The service, which covers 26 GP practices in Huntingdon and treats 200 new patients a year, will close in April after the local CCG withdrew funding.
A letter from Cambridgeshire and Peterborough CCG said that it could no longer afford to support the community recovery and detox service because it is not a statutory requirement.
The CCG has previously acknowledged that the Gainsborough service had reduced emergency hospital admissions and reduced NHS costs.
GP alcohol service
Dr Arun Aggarwal, the GP who founded the service at his practice with a recovered alcoholic in 2000, said that while neighboring areas had seen alcohol-related admissions grow by 6% a year, admissions in Huntingdon were falling. The £200,000-a-year programme was saving £670,000 on hospital billed activity every year, he told GPonline.
In just three months of 2015, CCG documents show, the service saved almost £100,000 on emergency admissions alone.
But in a letter to Dr Aggarwal, Cambridgeshire and Peterborough CCG chief officer Tracy Dowling said there was no evidence the alcohol service had reduced admissions.
The CCG continued to support the service after responsibility for alcohol treatment passed to local authorities under the 2013 NHS shakeup. Now commissioning bosses, who reported an £11.5m deficit last year and are planning cuts of £44m, have said they will no longer support the service.
From April practices will have to refer patients with alcohol dependency to the existing local authority-commissioned service. But Dr Aggarwal said his programme is more successful.
The Gainsborough Foundation, which was awarded the 2014 GP Enterprise Award, as well as a BMJ and an east of England innovation award, uses non clinically qualified recovered alcoholics to provide recovery and detox treatment in patients’ homes. The service has, said Dr Aggarwal, a 60% success rate breathalysed dry at two months, while patients are seen much quicker than in traditional services.

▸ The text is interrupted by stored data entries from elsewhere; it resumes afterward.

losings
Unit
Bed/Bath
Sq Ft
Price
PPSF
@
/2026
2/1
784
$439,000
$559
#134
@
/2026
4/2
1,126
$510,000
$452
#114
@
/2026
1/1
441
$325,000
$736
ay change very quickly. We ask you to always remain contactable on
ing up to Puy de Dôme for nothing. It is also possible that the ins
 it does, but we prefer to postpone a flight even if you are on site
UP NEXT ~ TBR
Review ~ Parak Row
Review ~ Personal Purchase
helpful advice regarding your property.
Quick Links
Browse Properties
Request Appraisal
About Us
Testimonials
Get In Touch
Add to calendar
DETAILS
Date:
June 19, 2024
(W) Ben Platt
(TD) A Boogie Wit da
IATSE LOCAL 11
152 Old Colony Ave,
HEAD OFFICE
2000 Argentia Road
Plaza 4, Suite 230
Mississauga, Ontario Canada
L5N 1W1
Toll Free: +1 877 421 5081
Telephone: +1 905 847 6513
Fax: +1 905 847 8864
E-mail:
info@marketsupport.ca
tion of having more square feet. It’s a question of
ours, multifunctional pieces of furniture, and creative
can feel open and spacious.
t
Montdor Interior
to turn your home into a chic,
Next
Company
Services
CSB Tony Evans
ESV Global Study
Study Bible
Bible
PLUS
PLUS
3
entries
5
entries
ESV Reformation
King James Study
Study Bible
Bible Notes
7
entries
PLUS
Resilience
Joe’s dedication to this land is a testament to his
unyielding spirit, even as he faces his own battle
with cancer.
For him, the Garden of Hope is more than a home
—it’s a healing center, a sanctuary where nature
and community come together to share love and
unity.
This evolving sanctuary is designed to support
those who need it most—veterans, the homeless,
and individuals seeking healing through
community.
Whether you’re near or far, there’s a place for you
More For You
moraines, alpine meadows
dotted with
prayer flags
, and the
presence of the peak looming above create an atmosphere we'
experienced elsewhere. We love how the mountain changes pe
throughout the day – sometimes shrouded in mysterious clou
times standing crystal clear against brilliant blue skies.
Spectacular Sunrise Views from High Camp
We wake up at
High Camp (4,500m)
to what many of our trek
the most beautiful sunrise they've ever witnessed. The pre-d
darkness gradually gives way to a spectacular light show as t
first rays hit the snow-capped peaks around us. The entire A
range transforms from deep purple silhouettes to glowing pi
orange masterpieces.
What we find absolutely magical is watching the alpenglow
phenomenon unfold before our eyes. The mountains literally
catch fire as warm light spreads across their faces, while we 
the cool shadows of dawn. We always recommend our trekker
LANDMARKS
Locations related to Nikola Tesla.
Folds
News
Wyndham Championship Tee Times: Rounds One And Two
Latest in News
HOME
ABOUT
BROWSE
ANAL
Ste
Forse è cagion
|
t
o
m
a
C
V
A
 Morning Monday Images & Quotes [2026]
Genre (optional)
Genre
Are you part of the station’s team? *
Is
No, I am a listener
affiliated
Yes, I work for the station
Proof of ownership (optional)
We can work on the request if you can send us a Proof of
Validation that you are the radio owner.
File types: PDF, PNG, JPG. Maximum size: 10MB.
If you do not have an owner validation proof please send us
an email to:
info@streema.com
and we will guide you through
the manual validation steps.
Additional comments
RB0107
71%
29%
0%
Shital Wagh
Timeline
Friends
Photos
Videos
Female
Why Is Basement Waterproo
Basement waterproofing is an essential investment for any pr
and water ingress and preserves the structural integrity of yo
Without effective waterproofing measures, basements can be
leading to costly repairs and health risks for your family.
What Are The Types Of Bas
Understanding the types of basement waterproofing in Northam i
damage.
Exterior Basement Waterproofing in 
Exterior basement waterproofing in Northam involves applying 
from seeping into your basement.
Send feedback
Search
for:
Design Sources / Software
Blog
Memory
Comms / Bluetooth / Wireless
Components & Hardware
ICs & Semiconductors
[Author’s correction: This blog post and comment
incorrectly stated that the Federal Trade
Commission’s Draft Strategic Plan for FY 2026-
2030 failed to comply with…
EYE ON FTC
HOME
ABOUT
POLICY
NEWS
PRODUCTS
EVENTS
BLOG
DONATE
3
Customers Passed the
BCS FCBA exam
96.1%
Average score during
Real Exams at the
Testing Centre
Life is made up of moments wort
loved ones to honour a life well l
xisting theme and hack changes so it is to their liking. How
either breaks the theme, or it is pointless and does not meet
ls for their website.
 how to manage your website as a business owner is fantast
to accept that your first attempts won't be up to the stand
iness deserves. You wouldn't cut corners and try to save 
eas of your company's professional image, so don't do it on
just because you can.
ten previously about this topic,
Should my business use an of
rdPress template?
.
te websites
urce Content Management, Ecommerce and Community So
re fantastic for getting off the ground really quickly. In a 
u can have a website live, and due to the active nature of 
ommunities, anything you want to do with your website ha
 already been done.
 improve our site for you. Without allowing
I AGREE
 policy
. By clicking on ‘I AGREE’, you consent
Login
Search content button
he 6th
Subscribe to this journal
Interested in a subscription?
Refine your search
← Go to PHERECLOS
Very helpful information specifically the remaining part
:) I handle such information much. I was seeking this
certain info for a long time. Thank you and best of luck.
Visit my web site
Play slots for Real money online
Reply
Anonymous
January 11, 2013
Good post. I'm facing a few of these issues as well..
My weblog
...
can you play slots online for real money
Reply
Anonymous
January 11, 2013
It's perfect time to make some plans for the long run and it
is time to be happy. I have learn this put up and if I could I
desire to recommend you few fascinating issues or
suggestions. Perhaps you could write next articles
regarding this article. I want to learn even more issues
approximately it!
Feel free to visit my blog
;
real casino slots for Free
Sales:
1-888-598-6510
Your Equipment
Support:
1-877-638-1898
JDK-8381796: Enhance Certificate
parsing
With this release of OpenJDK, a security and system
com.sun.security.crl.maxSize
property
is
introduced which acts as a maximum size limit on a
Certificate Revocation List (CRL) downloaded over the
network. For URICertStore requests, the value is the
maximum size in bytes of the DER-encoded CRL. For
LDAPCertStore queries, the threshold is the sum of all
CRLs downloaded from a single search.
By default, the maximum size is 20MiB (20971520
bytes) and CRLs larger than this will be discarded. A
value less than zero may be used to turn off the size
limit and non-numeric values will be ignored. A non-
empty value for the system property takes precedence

A survey of local GPs showed 73% believe the Gainsborough service is ‘invaluable’ while 83% rate is as more effective than the local authority service.
‘There have been no arguments about its efficacy or safety or outcomes,' said Dr Aggarwal. ‘They have all been ignored.’
The GP said the CCG’s decision was short-sighted and would do little to help resolve the local NHS’s finance problems which were the consequence of unfair funding.
‘I think they have had management teams coming in saying the only way to solve your funding formula problem is to cut everything you are not statutorily responsible for’, he said.
Dr Aggarwal said the decision was ‘totally demotivating for GPs trying to be innovative’.
‘The combination of … this cut in the alcohol service and other hassles … is almost enough to make me hand in the keys,’ he said. ‘In this current era there is no point innovating.’
In a statement on its website Cambridgeshire and Peterborough CCG chief officer Tracy Dowling said: ‘The CCG has taken the decision to serve notice on the alcohol support service provided by the Gainsborough Foundation for patients in the Huntingdon area.
‘Although the CCG has previously funded alcohol support services from Gainsborough Foundation Trust in the Huntingdon locality, the funding and Responsible Commissioner duties for Drug and Alcohol Services transferred to Cambridgeshire County Council Public Health commissioners in 2013. Inclusion is the organisation commissioned by CCC to provide these services across all of Cambridgeshire.
‘The CCG receives a fixed budget to buy and provide health services for the entire local population. Like all CCGs up and down the country, there is greater demand on our budget than we have the budget to spend. We need to look at all our services, and can only commission those we have the funding and responsibility for.
‘Our priority is to ensure that patients can continue access to support services when they need and will work with our partners and service users to ensure this happens.’